*** Opening Source extract ***

Three patients in our series underwent primary laparotomy and open adhesiolysis. The rationale behind this was to avoid losing time and risk increased surgical morbidity by initial laparoscopic treatment in patients in whom successful laparoscopic adhesiolysis appeared unlikely preoperatively, which precludes a more in-depth analysis of the factors associated with these patients.
The shortcomings of the present study must be noted: First and foremost, it is a retrospective and nonrandomized analysis with an evident selection bias in the choice of operative procedure. Likely, patients prone to benefit from laparoscopic adhesiolysis did not undergo primary laparotomy and vice versa. However, the fact that only three patients underwent direct open adhesiolysis minimizes this confounding effect and underlines the interest of the surgeons involved in this study to pursue laparoscopic treatment whenever feasible. Main factors considered in this decision were a preoperative ileus of more than 3–4 days duration, progressive abdominal distension, higher numbers and more extensive previous abdominal operations, all making extensive adhesion formation more likely. The decision to proceed with primary laparotomy was made by the attending surgeon unrelated to the purpose of this study. Secondly, different staff surgeons with varying clinical background and expertise in laparoscopic surgery were involved in this study, thereby potentially affecting the rate of secondary laparotomy in cases where successful laparoscopic adhesiolysis depended on individual advanced skills in laparoscopic surgery.

*** Closing Source extract ***

What this exercise asks -
a) From the adhesiolysis passage, list the main factors that were considered in the decision to proceed with primary laparotomy.
b) Extend the adhesiolysis passage beyond its final sentence, keeping its formal style.

*** Opening Provided data ***

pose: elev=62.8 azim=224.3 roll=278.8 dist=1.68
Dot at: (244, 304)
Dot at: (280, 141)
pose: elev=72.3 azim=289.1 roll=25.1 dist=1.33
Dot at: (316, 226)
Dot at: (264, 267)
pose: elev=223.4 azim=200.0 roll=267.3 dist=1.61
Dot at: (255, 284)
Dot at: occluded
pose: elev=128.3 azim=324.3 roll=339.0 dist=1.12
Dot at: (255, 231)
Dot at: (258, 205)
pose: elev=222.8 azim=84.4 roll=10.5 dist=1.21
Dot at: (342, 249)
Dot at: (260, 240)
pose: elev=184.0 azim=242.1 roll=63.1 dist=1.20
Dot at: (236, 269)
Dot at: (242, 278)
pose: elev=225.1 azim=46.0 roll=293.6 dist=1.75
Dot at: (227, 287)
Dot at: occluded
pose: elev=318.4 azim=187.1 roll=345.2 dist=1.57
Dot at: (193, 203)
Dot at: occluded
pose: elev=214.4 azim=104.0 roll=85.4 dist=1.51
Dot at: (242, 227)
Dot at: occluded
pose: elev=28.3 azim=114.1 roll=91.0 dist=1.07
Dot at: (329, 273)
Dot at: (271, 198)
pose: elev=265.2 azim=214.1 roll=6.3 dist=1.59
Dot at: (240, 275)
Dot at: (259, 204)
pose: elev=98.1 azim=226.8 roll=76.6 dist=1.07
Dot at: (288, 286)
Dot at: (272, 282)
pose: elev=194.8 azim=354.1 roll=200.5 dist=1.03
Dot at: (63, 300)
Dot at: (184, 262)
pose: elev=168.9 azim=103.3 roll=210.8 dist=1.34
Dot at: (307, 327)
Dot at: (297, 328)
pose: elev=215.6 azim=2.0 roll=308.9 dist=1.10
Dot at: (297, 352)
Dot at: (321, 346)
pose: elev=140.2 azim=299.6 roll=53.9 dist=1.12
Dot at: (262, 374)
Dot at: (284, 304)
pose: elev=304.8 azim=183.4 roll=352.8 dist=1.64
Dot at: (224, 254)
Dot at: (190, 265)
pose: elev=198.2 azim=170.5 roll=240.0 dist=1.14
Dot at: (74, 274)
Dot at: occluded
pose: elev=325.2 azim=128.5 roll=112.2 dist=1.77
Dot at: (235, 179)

*** Closing Provided data ***

Responses in order -
a)
- A preoperative ileus of more than 3–4 days duration
- Progressive abdominal distension
- Higher numbers and more extensive previous abdominal operations

b)
Together, our study indicates that the majority of patients with acute adhesive SBO following common, less extensive abdominal operations such as appendectomy or cholecystectomy may successfully be treated using a primary laparoscopic approach in a community teaching hospital. These patients benefit from a shorter length of operation, decreased ICU and hospital length of stay, and potentially, lower mortality compared to direct laparotomy and open adhesiolysis. On the other hand, patients with SBO following extensive adhesiolysis or those with a markedly distended abdomen due to dilated intestines are likely better candidates for primary exploratory laparotomy. Care must further be taken in patients with ileus of more than 3 days duration, higher ASA scores, and multiple, more extensive preceding operations, which in turn may suffer from an expectedly unsuccessful trial of laparoscopy with subsequent prolongation of operative time and an increased potential of iatrogenic injury. Until definitive evidence on the advantages of laparoscopic treatment of adhesion-related SBO from a prospective randomized multicenter trial exists, we believe that laparoscopy in the hands of surgeons trained in minimally invasive surgery may provide a real benefit to this challenging group of patients.